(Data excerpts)

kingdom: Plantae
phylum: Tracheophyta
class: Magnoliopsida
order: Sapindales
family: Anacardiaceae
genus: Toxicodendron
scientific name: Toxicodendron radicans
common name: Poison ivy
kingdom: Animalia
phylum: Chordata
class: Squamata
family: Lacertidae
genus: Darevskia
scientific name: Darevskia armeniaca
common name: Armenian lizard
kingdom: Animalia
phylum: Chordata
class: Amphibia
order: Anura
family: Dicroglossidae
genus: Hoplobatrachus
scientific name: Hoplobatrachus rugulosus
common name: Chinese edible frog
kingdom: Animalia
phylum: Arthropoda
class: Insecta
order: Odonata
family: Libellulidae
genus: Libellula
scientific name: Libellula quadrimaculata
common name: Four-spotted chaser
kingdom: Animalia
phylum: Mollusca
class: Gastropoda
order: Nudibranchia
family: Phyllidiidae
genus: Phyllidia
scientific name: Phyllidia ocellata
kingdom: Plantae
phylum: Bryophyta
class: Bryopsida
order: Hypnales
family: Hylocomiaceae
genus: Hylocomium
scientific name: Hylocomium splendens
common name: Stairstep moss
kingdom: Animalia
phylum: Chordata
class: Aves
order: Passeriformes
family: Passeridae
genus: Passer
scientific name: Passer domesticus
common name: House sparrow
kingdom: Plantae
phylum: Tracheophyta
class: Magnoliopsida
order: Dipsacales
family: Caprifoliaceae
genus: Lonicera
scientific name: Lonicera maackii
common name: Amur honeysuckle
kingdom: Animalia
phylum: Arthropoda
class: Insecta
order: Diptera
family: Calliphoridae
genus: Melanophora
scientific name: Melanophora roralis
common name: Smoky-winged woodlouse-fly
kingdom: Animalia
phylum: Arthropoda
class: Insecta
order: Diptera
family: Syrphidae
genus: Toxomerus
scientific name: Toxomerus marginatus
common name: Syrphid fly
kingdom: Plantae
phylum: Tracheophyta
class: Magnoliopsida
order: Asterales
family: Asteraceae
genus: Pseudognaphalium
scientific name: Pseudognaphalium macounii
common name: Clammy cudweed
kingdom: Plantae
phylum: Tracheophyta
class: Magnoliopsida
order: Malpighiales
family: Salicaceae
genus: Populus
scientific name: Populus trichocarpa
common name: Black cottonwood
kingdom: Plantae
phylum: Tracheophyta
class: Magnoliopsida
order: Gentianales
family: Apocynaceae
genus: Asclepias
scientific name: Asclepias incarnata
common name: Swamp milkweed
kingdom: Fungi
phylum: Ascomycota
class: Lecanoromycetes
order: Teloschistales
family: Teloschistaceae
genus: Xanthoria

WHAT YOU NEED TO DO: Copy out every one of the lines above without changing anything.

OUTPUT BELOW:
kingdom: Plantae
phylum: Tracheophyta
class: Magnoliopsida
order: Sapindales
family: Anacardiaceae
genus: Toxicodendron
scientific name: Toxicodendron radicans
common name: Poison ivy
kingdom: Animalia
phylum: Chordata
class: Squamata
family: Lacertidae
genus: Darevskia
scientific name: Darevskia armeniaca
common name: Armenian lizard
kingdom: Animalia
phylum: Chordata
class: Amphibia
order: Anura
family: Dicroglossidae
genus: Hoplobatrachus
scientific name: Hoplobatrachus rugulosus
common name: Chinese edible frog
kingdom: Animalia
phylum: Arthropoda
class: Insecta
order: Odonata
family: Libellulidae
genus: Libellula
scientific name: Libellula quadrimaculata
common name: Four-spotted chaser
kingdom: Animalia
phylum: Mollusca
class: Gastropoda
order: Nudibranchia
family: Phyllidiidae
genus: Phyllidia
scientific name: Phyllidia ocellata
kingdom: Plantae
phylum: Bryophyta
class: Bryopsida
order: Hypnales
family: Hylocomiaceae
genus: Hylocomium
scientific name: Hylocomium splendens
common name: Stairstep moss
kingdom: Animalia
phylum: Chordata
class: Aves
order: Passeriformes
family: Passeridae
genus: Passer
scientific name: Passer domesticus
common name: House sparrow
kingdom: Plantae
phylum: Tracheophyta
class: Magnoliopsida
order: Dipsacales
family: Caprifoliaceae
genus: Lonicera
scientific name: Lonicera maackii
common name: Amur honeysuckle
kingdom: Animalia
phylum: Arthropoda
class: Insecta
order: Diptera
family: Calliphoridae
genus: Melanophora
scientific name: Melanophora roralis
common name: Smoky-winged woodlouse-fly
kingdom: Animalia
phylum: Arthropoda
class: Insecta
order: Diptera
family: Syrphidae
genus: Toxomerus
scientific name: Toxomerus marginatus
common name: Syrphid fly
kingdom: Plantae
phylum: Tracheophyta
class: Magnoliopsida
order: Asterales
family: Asteraceae
genus: Pseudognaphalium
scientific name: Pseudognaphalium macounii
common name: Clammy cudweed
kingdom: Plantae
phylum: Tracheophyta
class: Magnoliopsida
order: Malpighiales
family: Salicaceae
genus: Populus
scientific name: Populus trichocarpa
common name: Black cottonwood
kingdom: Plantae
phylum: Tracheophyta
class: Magnoliopsida
order: Gentianales
family: Apocynaceae
genus: Asclepias
scientific name: Asclepias incarnata
common name: Swamp milkweed
kingdom: Fungi
phylum: Ascomycota
class: Lecanoromycetes
order: Teloschistales
family: Teloschistaceae
genus: Xanthoria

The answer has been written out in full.